Lunch Pitch with Sara Westman and Hugo Harlin
October 11 @ 12:00 - 13:00
Lunch Pitches with Sara Westman and Hugo Harlin
To encourage cross pollination of ideas between researchers from different disciplines, IceLab hosts interdisciplinary research lunches with the vision of allowing ideas to meet and mate. During the Lunch Pitch Season, the creative lunches take place at KBC on a Tuesday.
Place: KBC Storahörsalen
Time: Tuesday 11 October at 12:00.
Pitch 1: Sara Westman: Unravel the genetics of complex traits
Some things in life are simple, while most are not. The same holds true for the genetics of how different characteristics of a species are controlled. In humans, lactose intolerance is controlled by a single gene (you are either tolerant and can enjoy milk or not). In cows, however, milk quality and yield are highly complex traits controlled by a large number of genes. Unfortunately, most traits of biological interest are complex, being controlled by many tens, hundreds or more genes. For these complex traits identifying those genes and understanding how their various combinations contribute to determining a complex trait, such as milk yield, remains an unsolved challenge in biology. A genome contains thousands of genes that are processed into proteins, such as enzymes, that perform functions, producing products such as hormones and antioxidants or directly forming tissues such as muscle. We now have tools to measure these different layers of information (genome, gene, transcript, protein, metabolite, trait) and we know that information flows from one layer to the next.
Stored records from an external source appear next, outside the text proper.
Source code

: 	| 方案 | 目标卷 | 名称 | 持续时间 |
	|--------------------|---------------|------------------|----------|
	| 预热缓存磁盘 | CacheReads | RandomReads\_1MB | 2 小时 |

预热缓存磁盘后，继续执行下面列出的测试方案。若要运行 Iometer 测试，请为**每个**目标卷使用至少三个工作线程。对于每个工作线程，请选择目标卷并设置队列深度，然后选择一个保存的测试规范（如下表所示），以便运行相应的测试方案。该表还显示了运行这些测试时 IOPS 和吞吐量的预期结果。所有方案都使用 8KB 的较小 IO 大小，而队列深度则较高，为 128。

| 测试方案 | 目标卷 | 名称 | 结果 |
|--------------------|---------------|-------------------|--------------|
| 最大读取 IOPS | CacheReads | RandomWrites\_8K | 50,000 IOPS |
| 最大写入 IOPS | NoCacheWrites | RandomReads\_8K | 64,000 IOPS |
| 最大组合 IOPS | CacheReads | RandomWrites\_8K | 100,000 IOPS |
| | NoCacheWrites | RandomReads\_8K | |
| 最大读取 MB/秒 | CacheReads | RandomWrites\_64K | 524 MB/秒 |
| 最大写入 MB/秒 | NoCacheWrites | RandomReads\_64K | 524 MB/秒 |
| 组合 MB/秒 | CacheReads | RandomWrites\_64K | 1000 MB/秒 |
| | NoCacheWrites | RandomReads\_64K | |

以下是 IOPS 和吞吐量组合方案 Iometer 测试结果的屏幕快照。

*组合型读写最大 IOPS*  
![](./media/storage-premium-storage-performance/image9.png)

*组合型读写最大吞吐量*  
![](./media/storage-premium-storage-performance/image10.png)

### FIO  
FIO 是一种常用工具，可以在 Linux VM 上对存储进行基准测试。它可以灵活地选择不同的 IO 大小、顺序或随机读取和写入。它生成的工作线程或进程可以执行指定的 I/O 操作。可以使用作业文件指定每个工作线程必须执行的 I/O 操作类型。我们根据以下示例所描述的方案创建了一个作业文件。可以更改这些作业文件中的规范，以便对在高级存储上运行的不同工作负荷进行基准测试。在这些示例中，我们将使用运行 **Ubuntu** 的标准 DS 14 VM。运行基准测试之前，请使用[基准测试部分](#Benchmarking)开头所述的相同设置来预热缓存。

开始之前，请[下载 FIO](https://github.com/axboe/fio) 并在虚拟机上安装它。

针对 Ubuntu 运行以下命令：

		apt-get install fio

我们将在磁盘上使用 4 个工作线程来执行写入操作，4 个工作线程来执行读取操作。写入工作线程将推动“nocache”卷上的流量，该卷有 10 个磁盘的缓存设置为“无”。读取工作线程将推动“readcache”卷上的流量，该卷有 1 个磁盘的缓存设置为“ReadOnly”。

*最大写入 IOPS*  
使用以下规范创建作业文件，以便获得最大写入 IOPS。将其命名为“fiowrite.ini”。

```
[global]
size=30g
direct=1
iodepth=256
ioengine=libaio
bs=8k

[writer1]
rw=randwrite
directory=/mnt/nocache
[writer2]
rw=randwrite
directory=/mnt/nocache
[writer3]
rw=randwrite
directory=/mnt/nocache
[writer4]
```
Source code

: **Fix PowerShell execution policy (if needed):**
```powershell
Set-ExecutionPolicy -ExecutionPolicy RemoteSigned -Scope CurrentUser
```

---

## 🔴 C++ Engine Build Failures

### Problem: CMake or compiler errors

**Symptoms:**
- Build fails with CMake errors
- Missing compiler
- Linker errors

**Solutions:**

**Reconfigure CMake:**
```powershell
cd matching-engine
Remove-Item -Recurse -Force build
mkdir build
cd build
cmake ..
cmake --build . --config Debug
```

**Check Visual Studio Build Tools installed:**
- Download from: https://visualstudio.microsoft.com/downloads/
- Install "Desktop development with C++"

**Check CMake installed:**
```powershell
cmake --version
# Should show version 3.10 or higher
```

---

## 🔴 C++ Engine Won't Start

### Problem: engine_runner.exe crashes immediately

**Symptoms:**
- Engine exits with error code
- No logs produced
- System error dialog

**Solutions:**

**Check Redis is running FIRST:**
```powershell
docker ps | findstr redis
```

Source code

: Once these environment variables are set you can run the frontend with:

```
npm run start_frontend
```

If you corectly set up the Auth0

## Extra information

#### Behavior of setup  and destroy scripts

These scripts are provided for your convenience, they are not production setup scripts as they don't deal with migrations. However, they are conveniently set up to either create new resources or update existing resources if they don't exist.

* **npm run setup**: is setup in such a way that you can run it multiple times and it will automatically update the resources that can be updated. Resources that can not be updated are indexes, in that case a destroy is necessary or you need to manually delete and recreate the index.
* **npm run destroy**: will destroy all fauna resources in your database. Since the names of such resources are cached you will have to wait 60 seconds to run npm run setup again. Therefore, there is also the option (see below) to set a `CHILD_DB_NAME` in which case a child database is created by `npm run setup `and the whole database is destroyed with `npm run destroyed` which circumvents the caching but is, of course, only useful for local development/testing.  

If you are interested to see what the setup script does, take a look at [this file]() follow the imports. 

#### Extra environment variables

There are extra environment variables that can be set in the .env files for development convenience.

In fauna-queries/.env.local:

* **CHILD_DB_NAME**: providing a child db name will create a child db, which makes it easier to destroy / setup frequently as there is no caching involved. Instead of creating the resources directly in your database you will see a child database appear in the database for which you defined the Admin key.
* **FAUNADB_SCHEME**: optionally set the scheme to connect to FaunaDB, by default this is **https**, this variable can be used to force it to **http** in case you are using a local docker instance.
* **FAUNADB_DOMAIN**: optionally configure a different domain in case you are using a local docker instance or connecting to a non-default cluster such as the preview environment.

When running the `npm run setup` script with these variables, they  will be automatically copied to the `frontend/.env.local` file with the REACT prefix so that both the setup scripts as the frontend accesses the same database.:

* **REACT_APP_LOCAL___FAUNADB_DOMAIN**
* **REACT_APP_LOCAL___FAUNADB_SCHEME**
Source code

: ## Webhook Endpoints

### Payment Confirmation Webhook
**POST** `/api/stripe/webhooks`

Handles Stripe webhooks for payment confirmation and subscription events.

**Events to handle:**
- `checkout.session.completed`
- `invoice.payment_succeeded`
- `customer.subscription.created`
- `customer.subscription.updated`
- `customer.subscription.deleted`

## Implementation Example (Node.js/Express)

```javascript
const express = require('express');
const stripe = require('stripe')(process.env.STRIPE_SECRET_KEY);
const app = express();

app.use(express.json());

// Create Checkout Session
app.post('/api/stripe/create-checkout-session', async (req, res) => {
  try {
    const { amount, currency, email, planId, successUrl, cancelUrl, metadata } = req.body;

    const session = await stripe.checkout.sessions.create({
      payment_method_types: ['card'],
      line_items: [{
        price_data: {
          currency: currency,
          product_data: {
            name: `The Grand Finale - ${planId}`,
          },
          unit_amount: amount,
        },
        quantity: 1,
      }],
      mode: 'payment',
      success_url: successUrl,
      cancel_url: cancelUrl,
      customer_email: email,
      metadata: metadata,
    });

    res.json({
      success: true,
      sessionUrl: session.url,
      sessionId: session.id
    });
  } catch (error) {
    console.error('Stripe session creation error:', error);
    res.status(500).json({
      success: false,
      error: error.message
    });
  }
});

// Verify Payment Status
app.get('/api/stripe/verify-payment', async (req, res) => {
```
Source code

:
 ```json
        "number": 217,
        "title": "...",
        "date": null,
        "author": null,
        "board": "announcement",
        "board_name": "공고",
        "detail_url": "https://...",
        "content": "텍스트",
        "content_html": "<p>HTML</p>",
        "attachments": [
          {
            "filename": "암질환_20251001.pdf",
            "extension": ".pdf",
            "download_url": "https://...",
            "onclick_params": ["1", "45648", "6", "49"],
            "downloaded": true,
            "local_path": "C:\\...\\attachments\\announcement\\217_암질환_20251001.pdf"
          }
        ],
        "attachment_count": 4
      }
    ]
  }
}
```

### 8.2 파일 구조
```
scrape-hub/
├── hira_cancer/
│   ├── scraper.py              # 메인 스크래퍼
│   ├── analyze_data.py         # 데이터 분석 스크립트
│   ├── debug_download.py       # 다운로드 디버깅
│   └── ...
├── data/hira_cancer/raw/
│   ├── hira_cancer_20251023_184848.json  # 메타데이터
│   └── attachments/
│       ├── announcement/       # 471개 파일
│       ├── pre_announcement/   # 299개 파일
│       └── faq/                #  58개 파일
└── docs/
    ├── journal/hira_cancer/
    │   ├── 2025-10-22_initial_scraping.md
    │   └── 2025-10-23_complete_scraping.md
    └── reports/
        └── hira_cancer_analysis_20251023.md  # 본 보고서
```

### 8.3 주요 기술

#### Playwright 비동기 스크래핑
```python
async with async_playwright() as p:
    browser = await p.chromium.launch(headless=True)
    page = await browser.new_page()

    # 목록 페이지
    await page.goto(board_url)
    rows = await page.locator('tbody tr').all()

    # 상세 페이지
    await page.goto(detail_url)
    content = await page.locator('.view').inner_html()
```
Needs help with: While biologists have put much effort into studying the details of each layer, we are not yet good at discovering how information flows between the layers – and this is the challenge that we are facing in our current research project. We are studying different aspen trees that produce many defense chemicals to protect against insects and mammals (for example, they taste bitter to moose and beavers). We know that these chemicals are produced by enzymes and that genes in the genome contain the instructions for producing those enzymes. We have identified and measured the activity of all genes and all of the defense chemicals but we cannot yet connect the two together. This is the challenge we are aiming to solve and where we need your help, input, ideas and inspiration. The answer is in the data but remains frustrating inaccessible. So, if you want to know how to make a super tall human, a cow with tasty milk or trees that taste bad to moose help us to solve this mystery!
Pitch 2: Hugo Harlin: The quest for eternal life: Increasing life expectancy is not the full storyDoctoral Student at the Department of Ecology and Environmental Sciences, Umeå University Abstract:
For the last hundred odd years, average life expectancy has steadily been increasing globally. This fact is frequently used in popular science books and on the internet to argue the case that humanity is slated to live much longer in the future, some are even so bold as to claim that we will live forever someday. Is this really the case? Something about the whole argument seemed flawed to me intuitively and I started digging. What exactly is the metric we call life expectancy, and is its increase equivalent with “humanity living longer”? Is there a more nuanced metric that accurately captures what we are really after when we ask “are we getting older”? And what do we find if we take a closer look at historic data? These are some of the questions I want to explore with you in my lunch pitch.